Tobacco Control Policy Index scores between 1969 and 2010 in 11 EU countries

With respect to tobacco taxation levels, the Netherlands can be characterised as a follower. Figure 3.2 shows TCPI scores for the level of tobacco taxation , indicated by the real price of cigarettes (Nguyen et al., 2012): this is the actual price corrected for purchasing power. Scores range from 0 to 30, with 15 points for the highest price for a pack of Marlboro Red and 15 points for the highest rank regarding the price of a pack of cigarettes in the most popular price category. Prices are relative to the highest score (30), which was allocated to the United Kingdom in 2007 (Joossens & Raw, 2011).

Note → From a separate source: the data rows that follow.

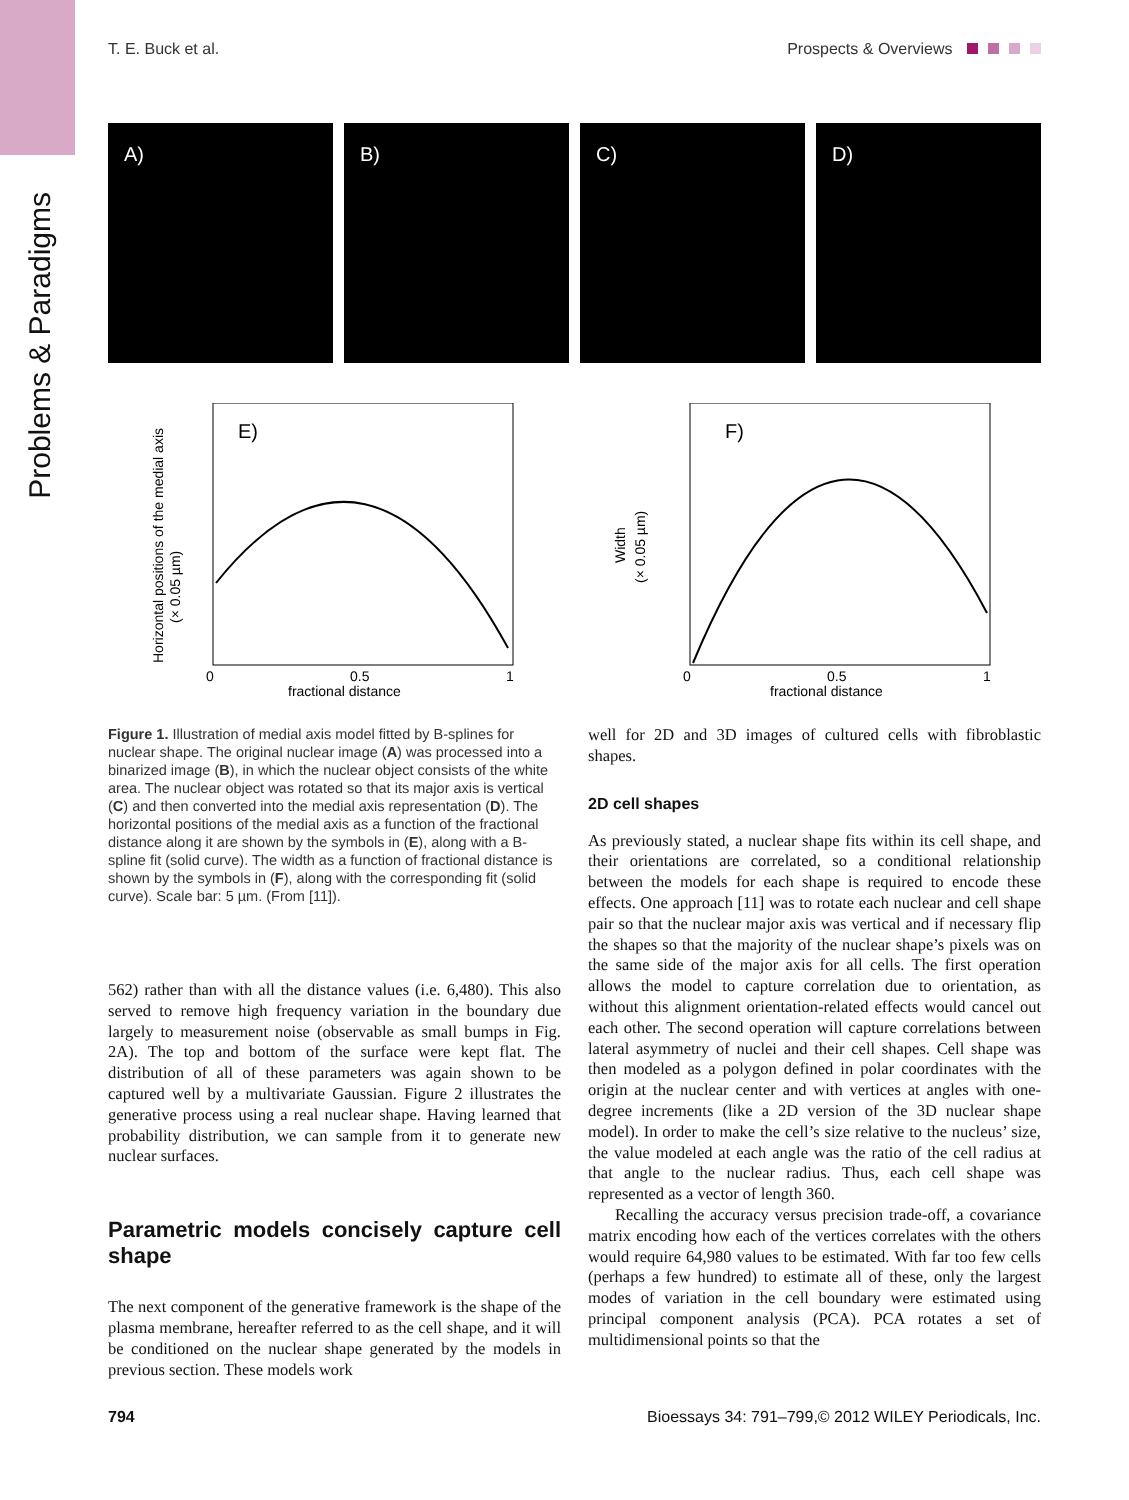Problems & Paradigms
T. E. Buck et al. Prospects & Overviews
A) B) C) D)
Horizontal positions of the medial axis
(× 0.05 µm)
E)
fractional distance
0
0.5
1
Width
(× 0.05 µm)
F)
fractional distance
0
0.5
1
Figure 1. Illustration of medial axis model fitted by B-splines for nuclear shape. The original nuclear image (A) was processed into a binarized image (B), in which the nuclear object consists of the white area. The nuclear object was rotated so that its major axis is vertical (C) and then converted into the medial axis representation (D). The horizontal positions of the medial axis as a function of the fractional distance along it are shown by the symbols in (E), along with a B-spline fit (solid curve). The width as a function of fractional distance is shown by the symbols in (F), along with the corresponding fit (solid curve). Scale bar: 5 µm. (From [11]).
562) rather than with all the distance values (i.e. 6,480). This also served to remove high frequency variation in the boundary due largely to measurement noise (observable as small bumps in Fig. 2A). The top and bottom of the surface were kept flat. The distribution of all of these parameters was again shown to be captured well by a multivariate Gaussian. Figure 2 illustrates the generative process using a real nuclear shape. Having learned that probability distribution, we can sample from it to generate new nuclear surfaces.
Parametric models concisely capture cell shape
The next component of the generative framework is the shape of the plasma membrane, hereafter referred to as the cell shape, and it will be conditioned on the nuclear shape generated by the models in previous section. These models work
well for 2D and 3D images of cultured cells with fibroblastic shapes.
2D cell shapes
As previously stated, a nuclear shape fits within its cell shape, and their orientations are correlated, so a conditional relationship between the models for each shape is required to encode these effects. One approach [11] was to rotate each nuclear and cell shape pair so that the nuclear major axis was vertical and if necessary flip the shapes so that the majority of the nuclear shape’s pixels was on the same side of the major axis for all cells. The first operation allows the model to capture correlation due to orientation, as without this alignment orientation-related effects would cancel out each other. The second operation will capture correlations between lateral asymmetry of nuclei and their cell shapes. Cell shape was then modeled as a polygon defined in polar coordinates with the origin at the nuclear center and with vertices at angles with one-degree increments (like a 2D version of the 3D nuclear shape model). In order to make the cell’s size relative to the nucleus’ size, the value modeled at each angle was the ratio of the cell radius at that angle to the nuclear radius. Thus, each cell shape was represented as a vector of length 360.
Recalling the accuracy versus precision trade-off, a covariance matrix encoding how each of the vertices correlates with the others would require 64,980 values to be estimated. With far too few cells (perhaps a few hundred) to estimate all of these, only the largest modes of variation in the cell boundary were estimated using principal component analysis (PCA). PCA rotates a set of multidimensional points so that the
794 Bioessays 34: 791–799,© 2012 WILEY Periodicals, Inc.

The Netherlands consistently keeps its real price of cigarettes in tandem with the European average, with a price level somewhat lower than average, while the United Kingdom and Ireland have the most expensive cigarettes.

Fig. 3.2
figure 2

Dates of coming into force of key tobacco control policies in the Netherlands and in the United Kingdom

Although Dutch cigarette prices are among the highest in the EU (only France, Ireland, and the United Kingdom are higher) (Blecher, Ross, & Leon, 2013), cigarettes in the Netherlands are more affordable to the average smoker than in most European countries (Blecher et al., 2013). While it took 28 minutes for the average Dutch smoker to work for one pack of cigarettes in 2010 (the same as in Germany and Belgium), it took 42 minutes in the United Kingdom and as much as 61 in Hungary (Bogdanovica, Murray, McNeill, & Britton, 2012). Indeed, Dutch smokers are less concerned about how much money they spent on cigarettes compared with smokers in other countries (23% compared with, e.g., 61% in France and 49% in the United Kingdom) (ITC Project, 2015).

Conclusion

Compared to most other high-income European countries, the Dutch government was relatively late in its move to regulate tobacco. It took until 2004 to catch up with the rest of Western Europe, and currently just manages to keep up with other EU countries, neither lagging nor trying to be a leader in the field. Tobacco taxation levels are kept in line with the EU average, with real price levels just below average.